Totola Fortified City

The city of Totol, now named Tall alBeia, was founded north east of ancient Raqqa, at the confluence of the Euphrates-Balikh Rivers, among green fields, on a 600-700m high hill.

The hill attracted the attention of many people who started excavating clandestinely anticipating finding important treasures, actions which affected the features and landmarks of the hill.

Many travelers, scientists, and foreigners visited the hill at the beginning of the past century, wrote about in their memoirs and researchers.


German archaeologists excavated the hill before World War II and found remains of royal palaces, described the wall of the site which they believed was the wall of an important city in ancient ages.

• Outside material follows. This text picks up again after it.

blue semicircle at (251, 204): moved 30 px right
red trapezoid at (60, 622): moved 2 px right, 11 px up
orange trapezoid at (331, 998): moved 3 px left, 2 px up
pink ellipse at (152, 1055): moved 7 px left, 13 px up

No body doubted this belief because the hill really has an important fortified city at the confluence of two rivers, which both were maritime commercial routes.

In 1962 the famous Belgian linguist, specialist of interpreting the boards of Mari (Tall alHariri) on the central Euphrates visited the site of tall alBeia, recorded his impressions about its remains, and through comparisons with the documents of Mari and its royal archives, he found indicators of the existence of a city named Totol and it takes its water from the Balikh River.

At the same time he understood that it is on the bank of the Euphrates, and became convinced that this city is the present Tall alBeia. From Mari's Archives and royal correspondences he could recognize the name of its king «Bakhlo Kolim» who used to communicate with Mari's King Yakhdon Lim.

There are evidences indicating that Totol once was conquered by Yakhdon Lim who, then, took the title of «King of Mari, Totol and the Land of Hanna». Correspondences found in the huge archives of Mari, which combined more than 20 000 Cuneiform tablets in the second millennium BC, that Totol was an important city in the kingdom of Mari during the following periods.

One letter from King Zimri Lim time says that there was a state of enmity and resistance in Totol led by a person named Yashoop Dagan when Lansoom was governor of Totol and the neighboring Zalba, now called «Hammam alTurkman», near the town of Slouq, 70km north of alRaqqa.

Writer of this essay had the honor to escort the famous Austrian archaeologists Van Lone in 1981 in an excavating mission.

It seems that Totol was of a moderate weather which attracted King Zimri Lim, king of Mari who ruled it for a short period to reside in it, before it was occupied by the Assyrians in different epochs as the ruins of the city prove, especially the numerous palaces and defensive walls.

Written texts and correspondences prove that Totol was an important commercial center. One text says that King of Qarqamish, now Jarablus, delivered thirty ewes and fifty vats of wine to the king f Mari but were seized in Totol until custom taxes were paid.

Excavations executed by the German expedition headed by the scientist Eva Strominger revealed many ruins which prove the historical importance of Totol, particularly the huge wall which extended to the River Balikh in the east and the Euphrates in the south.

There might have been a channel connecting the Balikh with the Euphrates in the section looking at the two rivers. The wall was probably cut in the north eastern part by the Balikh when it ran beside the hill.

Now both the Balikh and the Euphrates are 2-3 km far from Tall alBeia, while the basin of the river changed into fertile fields. The triangular shape of the Tall reminds us now of the city of Ashure (Assyria) on the Tigris in Iraq, which was capital of largest state in ancient Orient.

It is already known that the Euphrates was an important mercantile route in the third and second millennium BC used by ships carrying goods from Anatolia to the Arabian Gulf.

On both banks there were many trade stations and cities where goods and raw materials like copper, timber and sheep were exchanged. The Balikh was a tributary route to the Euphrates, and Totol was at the confluence of the two rivers, and this is the reason behind the triangular shape of the hill, and behind its commercial importance to the maritime trade between the Levant, Mesopotamia, the Mediterranean and Anatolia. Therefore many items and handicrafts from distant countries were found in it. There are also evidences of the existence of an advanced industry of sail boats, where in the tablets of Totol there was a text saying that «Sekia», a sail boat manufacturer, contracted for selling 60 boats.

As from 1980s systematic excavations started in the Tall, important studies about it were published and many exhibitions were held in German cities to present the latest archeological finds which proved that Tall alBeia has many levels; one of them is under the wall, the other is in the center and the third is in the western side.

Finds of the hill belong to the ancient Babylonian age. Remains of residential areas were also found with fire places, collections of tablets belonging to the third and second millenniums BC, in addition to various items like ear rings, pearls, golden jewelry, Onyx as well as a Roman cemetery.

It is clear now that the city had streets and lanes of different widths and spacious and comfortable houses with rest rooms, furnaces, and beautiful clay and ceramic items, indications of the luxurious life the city enjoyed in the past.